Reality TV finally goes too far with 911 show
On a television network formerly known as “Arts and Entertainment,” viewers will soon see a show called “Panic 911” featuring people calling for help at what may well be one of the worst times of their lives.
Why would a network executive think a show like that is a good idea? Why would anyone want to watch that show?
Has our society sunk to such a low that we’re reduced to reveling in the misery of others for our entertainment? It seems this trend of reality television has found a new low in the race to find the lowest common denominator.
There are a handful of reality shows that are family friendly, but if you watch “Duck Dynasty” with your kids because there’s no swearing, no innuendo and no … ahem … activities shown on screen with the aid of night-vision cameras, you’re constantly hammered by advertisements for “Panic 911.” When a 7-year-old television junkie sees that commercial, looks up at you and asks why someone would want to watch that, I’d say that’s a pretty good hint that the show goes over the line.
The adventures of the Robertson clan that made a fortune on handmade duck calls might not be for everyone, but the show centers around the closeness of the family. They work together, they go into the swamp to run crawfish traps together, and every show ends with the entire family seated around the dinner table and the patriarch offering his thanks for the good fortune and the good food.

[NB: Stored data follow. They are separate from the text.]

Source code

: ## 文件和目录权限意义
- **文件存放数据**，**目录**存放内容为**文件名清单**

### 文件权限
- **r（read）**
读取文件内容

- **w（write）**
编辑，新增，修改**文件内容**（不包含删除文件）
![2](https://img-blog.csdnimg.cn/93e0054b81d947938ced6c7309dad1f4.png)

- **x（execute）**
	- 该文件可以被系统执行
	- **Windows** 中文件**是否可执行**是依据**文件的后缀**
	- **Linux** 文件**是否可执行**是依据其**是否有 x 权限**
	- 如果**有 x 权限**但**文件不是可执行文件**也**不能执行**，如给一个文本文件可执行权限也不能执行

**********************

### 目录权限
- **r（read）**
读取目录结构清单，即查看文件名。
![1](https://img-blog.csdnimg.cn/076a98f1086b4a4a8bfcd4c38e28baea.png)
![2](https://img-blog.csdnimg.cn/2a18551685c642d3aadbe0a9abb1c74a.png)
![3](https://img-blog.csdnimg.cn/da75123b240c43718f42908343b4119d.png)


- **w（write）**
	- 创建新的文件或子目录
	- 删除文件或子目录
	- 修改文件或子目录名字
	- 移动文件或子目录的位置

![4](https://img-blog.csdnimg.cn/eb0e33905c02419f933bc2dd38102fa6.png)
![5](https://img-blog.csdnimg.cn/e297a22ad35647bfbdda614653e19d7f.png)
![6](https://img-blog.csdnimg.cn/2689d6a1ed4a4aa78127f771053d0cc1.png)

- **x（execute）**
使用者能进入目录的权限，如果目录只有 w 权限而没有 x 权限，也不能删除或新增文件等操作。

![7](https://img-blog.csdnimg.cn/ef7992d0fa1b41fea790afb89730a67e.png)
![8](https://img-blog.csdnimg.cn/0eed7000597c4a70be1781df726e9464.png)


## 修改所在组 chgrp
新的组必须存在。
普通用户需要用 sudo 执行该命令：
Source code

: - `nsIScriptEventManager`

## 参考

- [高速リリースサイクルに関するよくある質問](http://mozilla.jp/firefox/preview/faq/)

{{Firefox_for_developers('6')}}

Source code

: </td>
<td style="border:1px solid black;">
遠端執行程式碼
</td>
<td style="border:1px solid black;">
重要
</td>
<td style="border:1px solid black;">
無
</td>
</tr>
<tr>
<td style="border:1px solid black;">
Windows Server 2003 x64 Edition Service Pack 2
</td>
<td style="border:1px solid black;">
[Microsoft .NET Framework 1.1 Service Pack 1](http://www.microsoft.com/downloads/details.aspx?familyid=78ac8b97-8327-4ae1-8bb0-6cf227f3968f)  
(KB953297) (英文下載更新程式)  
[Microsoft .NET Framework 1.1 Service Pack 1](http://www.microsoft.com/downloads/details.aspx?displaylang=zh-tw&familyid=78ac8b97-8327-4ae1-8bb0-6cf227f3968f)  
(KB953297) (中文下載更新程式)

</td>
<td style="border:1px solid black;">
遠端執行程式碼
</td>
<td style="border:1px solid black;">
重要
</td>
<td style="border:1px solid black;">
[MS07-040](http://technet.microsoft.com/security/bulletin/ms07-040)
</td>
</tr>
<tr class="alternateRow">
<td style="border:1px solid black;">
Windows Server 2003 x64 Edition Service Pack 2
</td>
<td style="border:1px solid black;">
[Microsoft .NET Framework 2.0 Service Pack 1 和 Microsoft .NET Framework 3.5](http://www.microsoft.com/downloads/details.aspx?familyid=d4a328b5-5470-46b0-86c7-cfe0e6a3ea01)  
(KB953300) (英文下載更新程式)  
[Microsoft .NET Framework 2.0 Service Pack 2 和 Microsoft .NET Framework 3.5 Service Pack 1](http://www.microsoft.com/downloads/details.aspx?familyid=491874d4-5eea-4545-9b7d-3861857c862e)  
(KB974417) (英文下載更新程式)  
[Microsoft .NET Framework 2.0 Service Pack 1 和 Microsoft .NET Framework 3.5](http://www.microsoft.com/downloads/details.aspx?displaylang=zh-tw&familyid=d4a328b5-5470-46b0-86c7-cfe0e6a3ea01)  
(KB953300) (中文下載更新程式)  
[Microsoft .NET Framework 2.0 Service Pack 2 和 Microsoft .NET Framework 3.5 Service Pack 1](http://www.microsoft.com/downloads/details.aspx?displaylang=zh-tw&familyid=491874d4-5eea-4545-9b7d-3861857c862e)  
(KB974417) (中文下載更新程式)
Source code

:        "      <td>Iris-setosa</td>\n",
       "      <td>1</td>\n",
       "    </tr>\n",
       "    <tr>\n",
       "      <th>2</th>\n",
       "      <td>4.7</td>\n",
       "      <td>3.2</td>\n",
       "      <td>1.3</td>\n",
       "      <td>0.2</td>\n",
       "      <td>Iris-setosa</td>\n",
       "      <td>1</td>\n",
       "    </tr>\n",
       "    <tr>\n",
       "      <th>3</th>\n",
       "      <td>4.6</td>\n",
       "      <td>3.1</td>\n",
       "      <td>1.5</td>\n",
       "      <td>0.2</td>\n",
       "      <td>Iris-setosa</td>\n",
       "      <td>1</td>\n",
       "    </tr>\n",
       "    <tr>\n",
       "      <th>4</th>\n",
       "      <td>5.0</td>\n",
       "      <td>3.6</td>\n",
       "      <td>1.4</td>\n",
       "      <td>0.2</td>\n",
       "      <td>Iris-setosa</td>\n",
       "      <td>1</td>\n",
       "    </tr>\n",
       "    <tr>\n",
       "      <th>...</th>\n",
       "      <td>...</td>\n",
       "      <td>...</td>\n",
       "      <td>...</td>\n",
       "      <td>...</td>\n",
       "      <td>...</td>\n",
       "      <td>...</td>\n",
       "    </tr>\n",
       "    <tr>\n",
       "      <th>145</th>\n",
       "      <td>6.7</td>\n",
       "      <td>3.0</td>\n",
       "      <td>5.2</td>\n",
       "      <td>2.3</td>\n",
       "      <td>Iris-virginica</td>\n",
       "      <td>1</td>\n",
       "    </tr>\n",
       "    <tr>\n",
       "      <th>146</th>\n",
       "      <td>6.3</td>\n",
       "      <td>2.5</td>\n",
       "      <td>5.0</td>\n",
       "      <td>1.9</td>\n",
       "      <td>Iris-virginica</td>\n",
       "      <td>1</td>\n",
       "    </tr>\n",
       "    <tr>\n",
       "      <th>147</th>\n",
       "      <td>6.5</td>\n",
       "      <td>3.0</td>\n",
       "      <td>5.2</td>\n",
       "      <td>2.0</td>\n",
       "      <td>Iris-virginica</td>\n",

But hey, look here, shows like that are few and far between.
Too many of them are centered around a house full of self-centered people who only care about the next party, the next bottle, the next way to stab a roommate in the back and the next round of adult activities, perhaps with someone they don’t even know.
As Phil Robertson says, I’d much rather my kids be happy, happy, happy than crabby, crabby, crabby, and I’d much rather them follow the example of people like the Robertsons than Snooki.
If we’re stuck with reality TV, I’d much rather watch the misadventures of a bunch of swamp-loving rednecks out to have a good time and have some laughs than be dragged down by hearing people begging for help when someone has a gun on them or they’re inside a car rapidly filling with water.
Isn’t life already hard enough without partaking in someone else’s misery?